Ces arrestations et refoulements interviennent dans un contexte de renforcement de la répression contre les personnes en migration dans les régions de Tanger-Tétouan et Nador depuis début 2017. Le 8 mars 2017, les autorités marocaines annonçaient la construction de nouveaux postes de contrôle aux environs de Saïdia pour « renforcer la sécurité » en plus de la clôture métallique déjà en place. Le but de cette clôture et des postes de contrôle est de « protéger le Maroc des menaces terroristes » et de « lutter contre la criminalité transfrontalière ». Les personnes en migration deviennent, malgré elles, les victimes collatérales de ce tour de vis sécuritaire.
Une situation incompréhensible au regard de la nouvelle politique migratoire !
Le Maroc s’est pourtant engagé dans une nouvelle politique migratoire qui se veut radicalement nouvelle et respectueuse des droits humains et le gouvernement a adopté une stratégie nationale d’immigration et d’asile.
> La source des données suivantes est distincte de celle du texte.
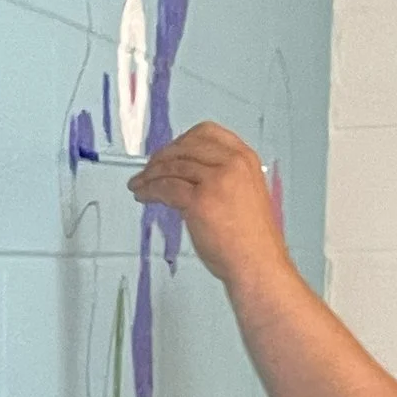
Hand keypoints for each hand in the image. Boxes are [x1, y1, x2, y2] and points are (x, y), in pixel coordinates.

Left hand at [130, 121, 288, 297]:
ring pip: (172, 167)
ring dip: (149, 174)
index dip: (181, 141)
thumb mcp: (243, 192)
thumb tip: (186, 172)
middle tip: (147, 170)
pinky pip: (165, 188)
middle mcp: (232, 163)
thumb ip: (221, 177)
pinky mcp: (200, 201)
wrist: (258, 263)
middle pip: (185, 147)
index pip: (207, 133)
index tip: (168, 152)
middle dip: (161, 157)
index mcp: (245, 158)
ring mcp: (216, 180)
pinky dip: (149, 190)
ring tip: (139, 184)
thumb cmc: (250, 238)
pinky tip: (142, 195)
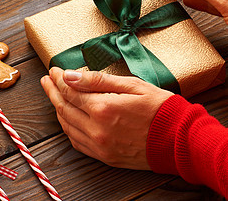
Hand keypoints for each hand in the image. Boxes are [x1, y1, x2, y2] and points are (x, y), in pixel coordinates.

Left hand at [41, 67, 173, 169]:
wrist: (180, 139)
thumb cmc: (161, 108)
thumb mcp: (132, 85)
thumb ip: (98, 80)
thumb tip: (70, 75)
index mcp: (103, 108)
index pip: (70, 91)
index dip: (59, 79)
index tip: (54, 70)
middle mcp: (97, 129)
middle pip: (64, 108)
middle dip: (53, 91)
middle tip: (47, 80)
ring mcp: (100, 146)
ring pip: (67, 126)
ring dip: (57, 109)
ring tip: (53, 95)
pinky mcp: (105, 157)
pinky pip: (77, 143)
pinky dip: (68, 129)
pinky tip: (66, 118)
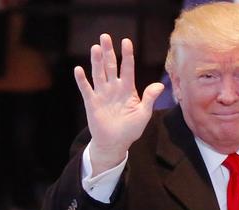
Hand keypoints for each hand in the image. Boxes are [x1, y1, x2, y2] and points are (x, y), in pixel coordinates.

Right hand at [74, 35, 164, 175]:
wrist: (115, 143)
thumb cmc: (130, 129)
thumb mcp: (143, 114)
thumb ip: (149, 98)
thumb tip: (160, 85)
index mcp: (128, 89)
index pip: (127, 68)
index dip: (127, 55)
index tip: (126, 41)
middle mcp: (114, 88)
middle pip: (111, 66)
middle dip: (108, 51)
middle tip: (105, 36)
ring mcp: (102, 94)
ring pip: (99, 74)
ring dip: (96, 61)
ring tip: (95, 48)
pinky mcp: (91, 102)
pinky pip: (86, 89)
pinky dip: (82, 80)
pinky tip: (79, 69)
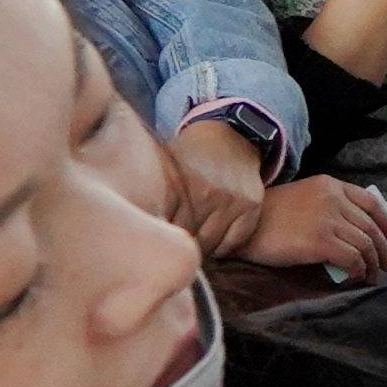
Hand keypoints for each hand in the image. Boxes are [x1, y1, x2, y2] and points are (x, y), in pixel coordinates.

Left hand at [159, 117, 273, 259]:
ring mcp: (233, 201)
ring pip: (211, 244)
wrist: (230, 136)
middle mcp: (209, 194)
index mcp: (182, 186)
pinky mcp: (251, 205)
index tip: (158, 240)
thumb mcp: (166, 168)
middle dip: (180, 245)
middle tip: (173, 247)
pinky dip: (223, 248)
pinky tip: (213, 243)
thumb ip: (153, 195)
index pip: (169, 229)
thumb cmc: (190, 155)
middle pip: (190, 239)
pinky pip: (235, 241)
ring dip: (201, 250)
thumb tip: (136, 225)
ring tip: (191, 248)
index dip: (162, 238)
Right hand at [249, 172, 386, 282]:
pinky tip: (356, 277)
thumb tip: (351, 233)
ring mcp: (328, 219)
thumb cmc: (267, 215)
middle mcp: (333, 199)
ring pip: (365, 244)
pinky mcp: (321, 241)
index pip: (370, 201)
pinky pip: (352, 258)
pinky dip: (359, 270)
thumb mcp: (302, 197)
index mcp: (330, 185)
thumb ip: (328, 206)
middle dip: (384, 249)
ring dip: (373, 264)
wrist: (243, 224)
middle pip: (371, 227)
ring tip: (373, 275)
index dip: (385, 221)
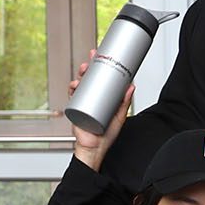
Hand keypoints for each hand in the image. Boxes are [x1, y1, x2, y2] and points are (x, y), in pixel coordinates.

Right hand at [67, 51, 133, 170]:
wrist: (95, 149)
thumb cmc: (106, 135)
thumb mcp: (119, 116)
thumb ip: (125, 102)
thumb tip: (131, 86)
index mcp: (102, 98)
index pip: (100, 79)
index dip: (100, 67)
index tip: (102, 56)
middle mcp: (91, 98)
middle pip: (88, 78)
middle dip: (88, 66)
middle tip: (91, 58)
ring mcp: (82, 103)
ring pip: (79, 85)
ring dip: (80, 75)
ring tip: (83, 71)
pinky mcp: (76, 109)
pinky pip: (72, 96)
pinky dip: (72, 89)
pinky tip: (75, 85)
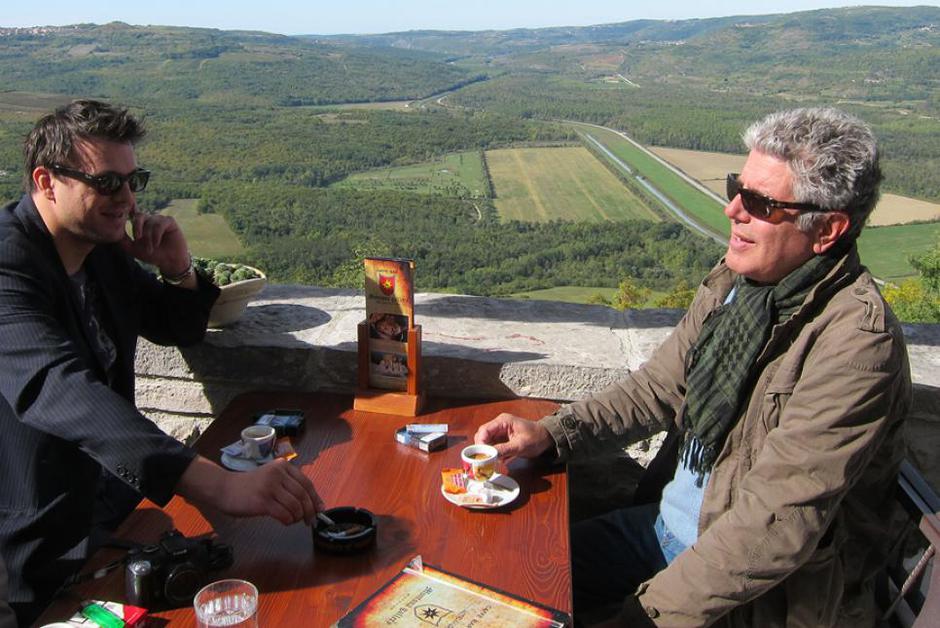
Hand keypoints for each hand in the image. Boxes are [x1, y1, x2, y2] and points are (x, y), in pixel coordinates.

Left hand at [120, 210, 189, 277]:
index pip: (132, 215)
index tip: (125, 224)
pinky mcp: (170, 222)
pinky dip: (156, 235)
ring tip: (151, 248)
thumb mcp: (133, 249)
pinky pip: (160, 224)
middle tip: (137, 239)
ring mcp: (160, 220)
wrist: (169, 262)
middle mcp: (150, 220)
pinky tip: (157, 243)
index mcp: (141, 224)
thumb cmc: (152, 255)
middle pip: (139, 216)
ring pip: (150, 223)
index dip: (128, 215)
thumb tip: (114, 232)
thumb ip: (123, 240)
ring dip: (149, 237)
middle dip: (137, 228)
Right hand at [177, 456, 323, 525]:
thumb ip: (289, 486)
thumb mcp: (272, 478)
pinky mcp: (262, 501)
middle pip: (303, 495)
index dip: (315, 498)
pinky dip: (288, 521)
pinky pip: (284, 514)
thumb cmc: (250, 486)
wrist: (225, 489)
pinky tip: (284, 522)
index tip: (320, 509)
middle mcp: (278, 473)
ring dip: (297, 517)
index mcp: (283, 466)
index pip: (307, 483)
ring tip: (293, 520)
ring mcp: (270, 487)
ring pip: (295, 506)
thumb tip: (312, 503)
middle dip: (309, 511)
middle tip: (309, 521)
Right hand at [473, 413, 553, 461]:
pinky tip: (495, 460)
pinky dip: (492, 453)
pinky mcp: (502, 439)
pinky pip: (492, 445)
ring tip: (488, 461)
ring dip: (486, 451)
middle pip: (482, 435)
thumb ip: (505, 449)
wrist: (546, 438)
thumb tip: (490, 455)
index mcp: (503, 421)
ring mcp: (500, 432)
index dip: (480, 442)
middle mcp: (499, 425)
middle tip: (483, 460)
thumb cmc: (536, 438)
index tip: (480, 455)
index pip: (484, 430)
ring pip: (486, 441)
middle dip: (481, 448)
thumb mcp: (521, 445)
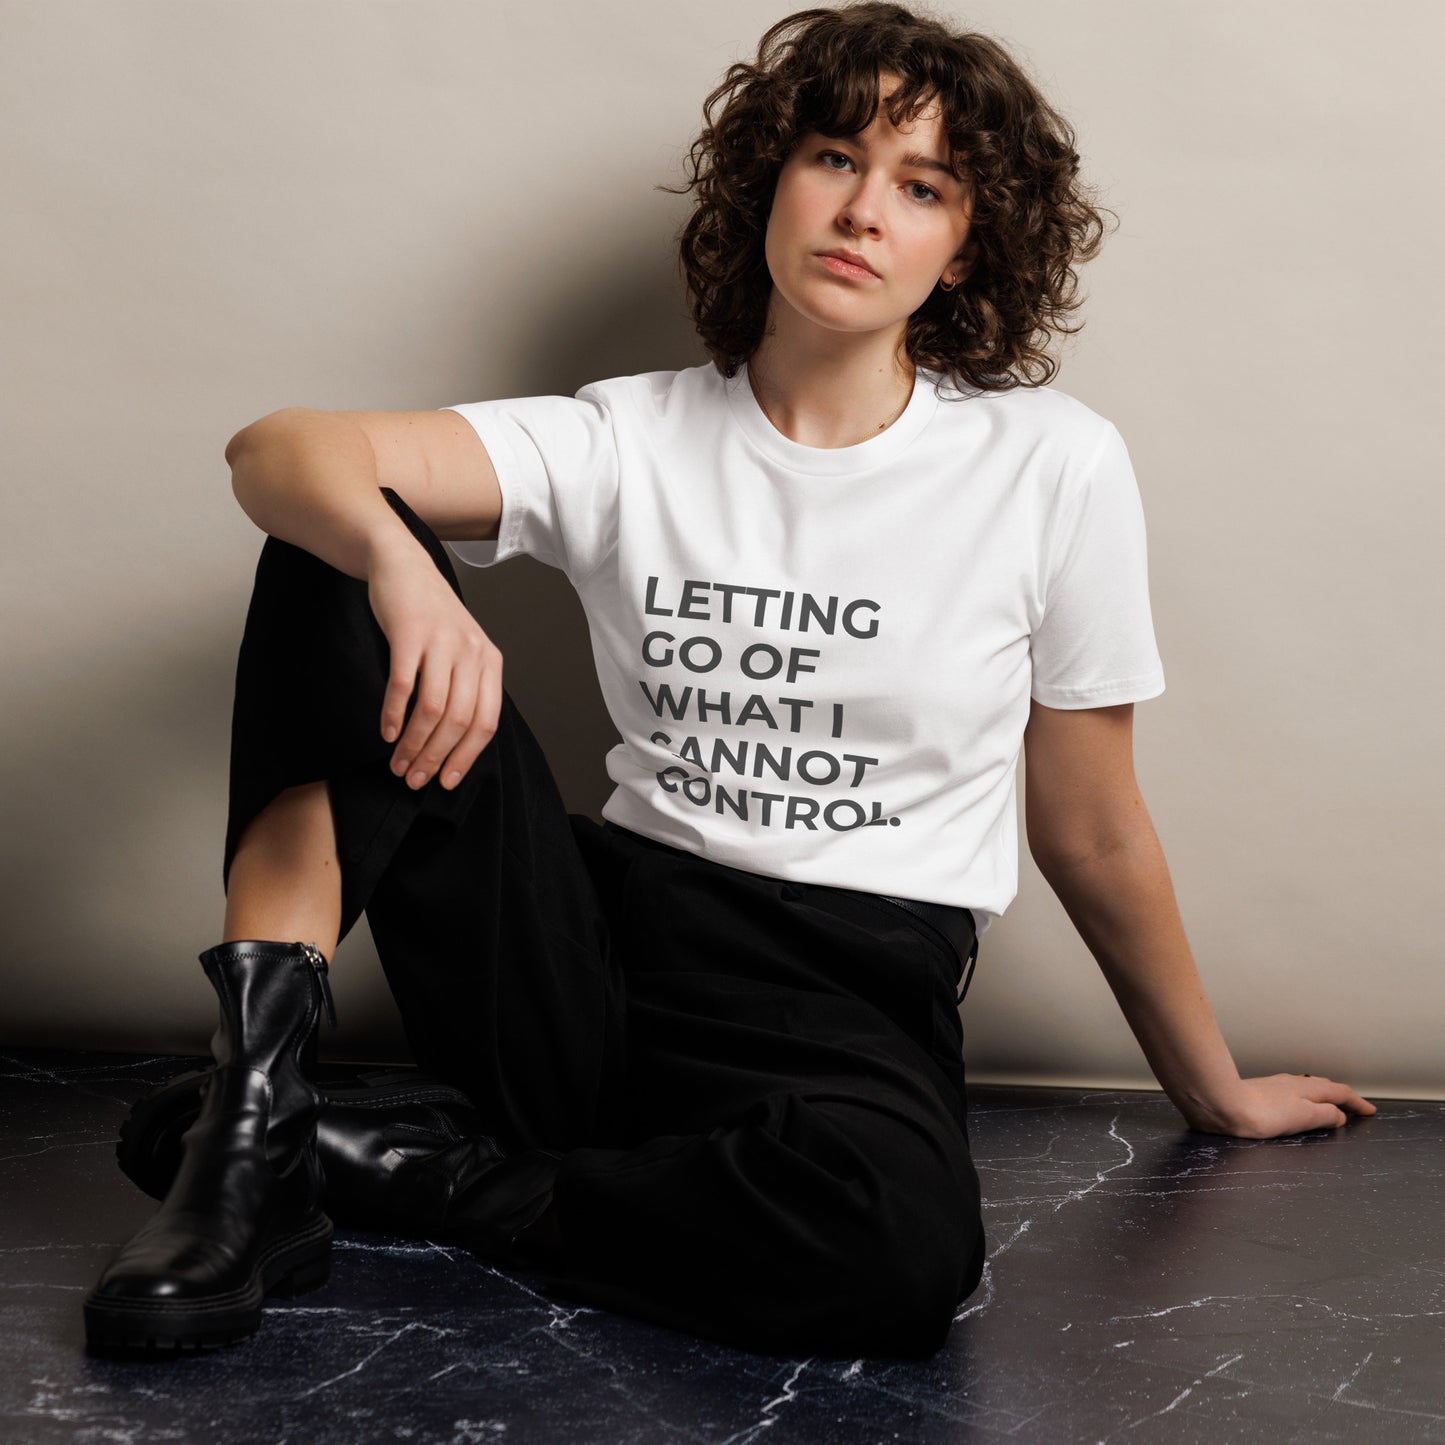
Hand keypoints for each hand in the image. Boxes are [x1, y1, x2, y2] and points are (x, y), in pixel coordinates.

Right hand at [366, 544, 502, 790]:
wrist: (402, 566)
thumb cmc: (430, 617)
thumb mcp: (461, 650)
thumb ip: (464, 689)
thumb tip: (453, 745)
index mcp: (490, 661)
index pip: (486, 723)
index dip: (466, 757)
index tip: (446, 781)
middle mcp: (472, 652)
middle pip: (459, 721)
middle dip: (435, 758)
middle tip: (413, 779)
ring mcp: (442, 642)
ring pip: (432, 709)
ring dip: (413, 744)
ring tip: (397, 764)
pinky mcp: (410, 633)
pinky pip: (403, 685)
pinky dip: (393, 714)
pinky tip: (385, 733)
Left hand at [1187, 1073, 1377, 1139]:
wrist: (1222, 1104)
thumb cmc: (1262, 1113)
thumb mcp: (1302, 1117)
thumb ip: (1324, 1115)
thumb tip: (1339, 1114)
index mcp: (1307, 1089)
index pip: (1340, 1093)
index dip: (1357, 1103)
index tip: (1371, 1111)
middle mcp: (1293, 1083)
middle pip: (1325, 1087)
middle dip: (1343, 1096)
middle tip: (1355, 1107)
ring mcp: (1276, 1086)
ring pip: (1308, 1087)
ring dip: (1324, 1095)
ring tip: (1331, 1104)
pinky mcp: (1261, 1092)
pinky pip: (1293, 1092)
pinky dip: (1306, 1097)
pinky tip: (1297, 1102)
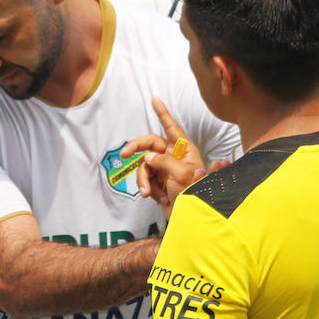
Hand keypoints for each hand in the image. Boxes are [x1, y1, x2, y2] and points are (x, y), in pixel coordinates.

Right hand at [120, 97, 204, 217]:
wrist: (189, 219)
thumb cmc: (193, 194)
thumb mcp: (181, 174)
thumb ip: (164, 161)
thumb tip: (148, 158)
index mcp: (184, 150)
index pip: (172, 127)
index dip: (163, 112)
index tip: (155, 99)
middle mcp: (174, 156)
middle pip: (149, 144)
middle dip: (136, 148)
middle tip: (125, 154)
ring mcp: (165, 169)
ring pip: (144, 165)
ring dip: (144, 180)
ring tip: (149, 194)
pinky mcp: (158, 182)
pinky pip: (145, 179)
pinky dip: (148, 189)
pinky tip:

Les organisations de la société civile et les instances de coopération internationale ont salué les efforts mis en œuvre et notamment, la dernière phase de l’opération de régularisation annoncée le 12 décembre 2016. Il est aujourd’hui difficile de comprendre la logique de la reprise des violences et des refoulements vers une frontière fermée depuis 1994. Le renvoi des personnes noires non ressortissantes marocaines vers ce no man’s land menace leur intégrité physique et morale, et constitue un acte de discrimination et de racisme.
Le GADEM et les organisations signataires, tout en rappelant que la loi marocaine en vigueur protège les enfants mineurs contre toute mesure d’éloignement (art. 26 et 29 de la loi n° 02-03), demandent instamment :
- l’arrêt immédiat de toute mesure d’éloignement prise à l’encontre des enfants et la mise en place d’un dispositif de protection à leur égard ;
- l’intervention des autorités compétentes pour que l’ensemble des personnes arbitrairement refoulées en dehors de toute procédure légale soient toutes réadmises - sans conditions et dans les plus brefs délais - sur le territoire marocain ;
- la garantie pour ces personnes d’accéder de toute urgence à des soins, à un point d’eau potable et à de la nourriture ;
- l’arrêt immédiat des violences aux frontières autant du côté marocain qu’algérien.
Premières organisations signataires :
- Le Groupe antiraciste d’accompagnement et de défense des étrangers et migrants (GADEM)
- La Ligue algérienne pour la défense des droits de l’Homme (LADDH)
- Association lumière sur l’émigration au Maroc (ALECMA)
- Le Collectif des communautés subsahariennes au Maroc (CCSM)
- Le Collectif Loujna Tounkaranké
- Le Conseil des migrants subsahariens au Maroc (CMSM)
- L’Odt travailleurs immigrés au Maroc
[1] Le GADEM a sciemment utilisé cette expression pour insister sur le fait que ces arrestations et refoulements ne concernent pas tous les étranger-e-s au Maroc, mais se font au faciès ciblant des personnes sur la base de leur couleur de peau.